Anyway we could go on and on debating the various issues on the why and why’s not of chosing a multimedia framework or what is possible to abstract in what fashion in what timeframes or not for a long time. I think my arguments from the inital post still stands on their own and of course people now have interesting viewpoints from a lot of people on the subject too, like the people commenting on my initial post to other bloggers like Aaron Seigo, Jono Bacon,Ian Monroe and last but not least Scott Wheeler. While we all might not agree fully with eachother I think its been an interesting exchange of thoughts.
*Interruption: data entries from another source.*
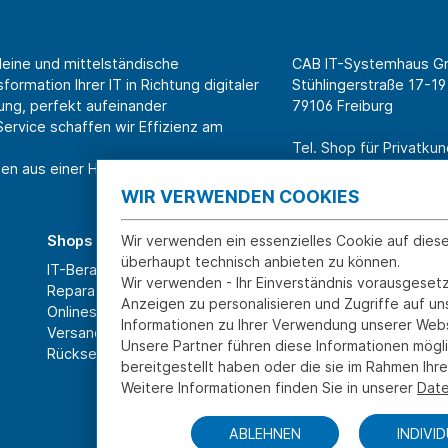
leine und mittelständische
CAB IT-Systemhaus 
ormation Ihrer IT in Richtung digitaler
Stühlingerstraße 17-19
ung, perfekt aufeinander
79106 Freiburg
rvice schaffen wir Effizienz am
Tel. Shop für Privatk
en aus einer Hand.
Tel. Systemhaus für 
WIR VERWENDEN COOKIES
Wir verwenden ein essenzielles Cookie auf dies
Shops
Über CAB
überhaupt technisch anbieten zu können.
IT-Beratung und Service
Karriere
Wir verwenden - Ihr Einverständnis vorausgesetz
Reparatur
Sponsoring
Anzeigen zu personalisieren und Zugriffe auf u
Onlineshop
Partner
Informationen zu Ihrer Verwendung unserer Webs
Versand- und Zahlarten
News
Unsere Partner führen diese Informationen mögl
Rücksendung und Widerruf
bereitgestellt haben oder die sie im Rahmen Ih
Weitere Informationen finden Sie in unserer
Date
ABLEHNEN
INDIVI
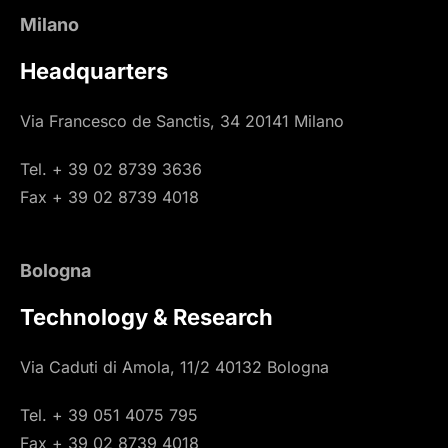
Milano
Headquarters
Via Francesco de Sanctis, 34 20141 Milano
Tel. + 39 02 8739 3636
Fax + 39 02 8739 4018
Bologna
Technology & Research
Via Caduti di Amola, 11/2 40132 Bologna
Tel. + 39 051 4075 795
Fax + 39 02 8739 4018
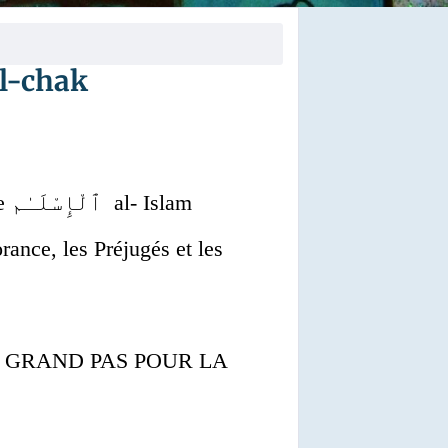
لي, laylat ul-chak
Paix سَلَام Salam dans l’Obéissance de l’Obédience ٱلْإِسْلَـٰم al- Islam
ance, les Préjugés et les
 GRAND PAS POUR LA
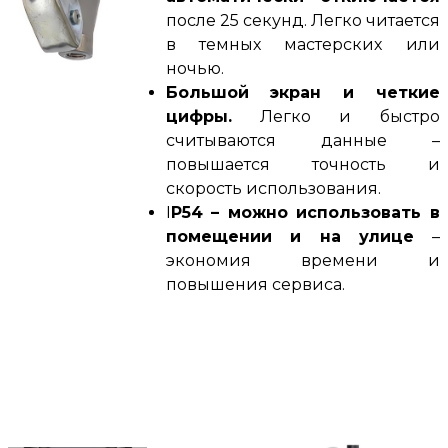
после 25 секунд. Легко читается
в темных мастерских или
ночью.
Большой экран и четкие
цифры.
Легко и быстро
считываются данные –
повышается точность и
скорость использования.
I
P54 – можно использовать в
помещении и на улице
–
экономия времени и
повышения сервиса.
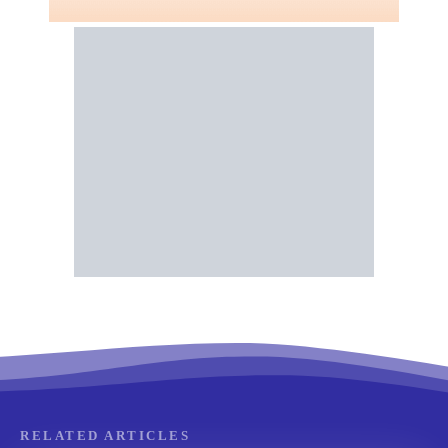
RELATED ARTICLES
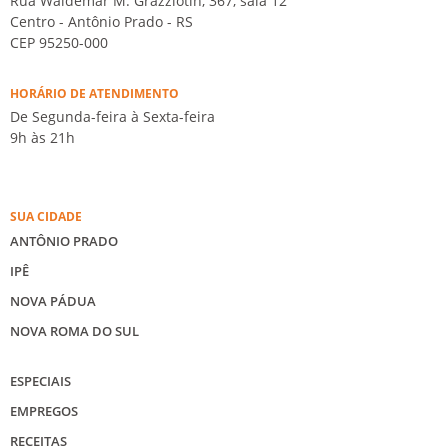
Rua Waldemar M. Grazziotin, 367, sala 12
Centro - Antônio Prado - RS
CEP 95250-000
HORÁRIO DE ATENDIMENTO
De Segunda-feira à Sexta-feira
9h às 21h
SUA CIDADE
ANTÔNIO PRADO
IPÊ
NOVA PÁDUA
NOVA ROMA DO SUL
ESPECIAIS
EMPREGOS
RECEITAS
Thanks :)
Update: The very cool Michael Pyne has also chimmed in, he doesn’t agree with me, but that doesn’t make him less cool :)

4 thoughts on “In the land of emotions

  1. Please, do not repeat again that crap about “GStreamer 0.10 begin API/ABI stable”. Just a few days ago Thomas Vander Stichele (http://permalink.gmane.org/gmane.comp.video.gstreamer.devel/15342) made a proposal to break API/ABI compatibility in 0.10!

    That’s exactly why Phonon is the right choice for KDE4. It may be right for Gnome developers to change their software everytime GStreamer changes API/ABI (which is too often, sadly), but it’s not for KDE.

    If KDE used GStreamer, either KDE app developers stick with GStreamer 0.10.5 for the whole KDE4 lifetime, or KDE app developers change their apps for GStreamer 0.10.6, 0.12, 0.14, etc.

    GStreamer releases so many versions with so many changes so often that it’s a very fast-moving target, and that’s definitely BAD.

  2. In my mind, the ability of the Free Software community to quickly change and adapt API’s to improve functionality, and supply application developers with the features they need to write great software, constitutes the very core of it’s appeal, and advantage over the proprietary software world. Look at Linus attitude towards breaking compatibility with binary kernel modules.

    API changes just require good communication and coordination among developers – which is what the distributed Free Software community *must* learn to be good at anyhow. Whether GStreamer devs need to do better communicating API changes to their users is a different question.

    I think the Phonon approach will represent much more work in the end than it should be to adapt to a changing GStreamer – whose API changes should slow dramatically as it matures (has matured?). And aside from that, if KDE wants to lose their ability to adapt and drag themselves down with paperwork and silly binary compatibility policies, that’s their problem.

  3. I don’t know why I even reply to people that choose their name on the first free variation of Anonymous they can find, but here goes anyway.

    An,

    1) which syllable of the word “pro-po-sal” did you not understand ?
    2) which letter can’t you tell is different between the acronyms “API” and “ABI” ?
    3) do you even understand what’s being proposed ? Of course we’re not just breaking ABI, and breaking the API isn’t even proposed at all.

    Good luck finding that rock again you crawled out under of.

  4. Re: the comment in that thread “if nobody is using an interface, does changing it count as a break” I’d have thought the answer is clearly yes … it’s impossible to prove nobody is using a particular interface so once shipped as stable it has to remain that way even if very obscure. Otherwise the interface is not really stable in the traditional sense of the word but rather “stable as long as we know about your app and believe it important enough to keep”.

    That’s a general comment, I don’t understand the details of that specific proposal so can’t say what effect it’d have on apps.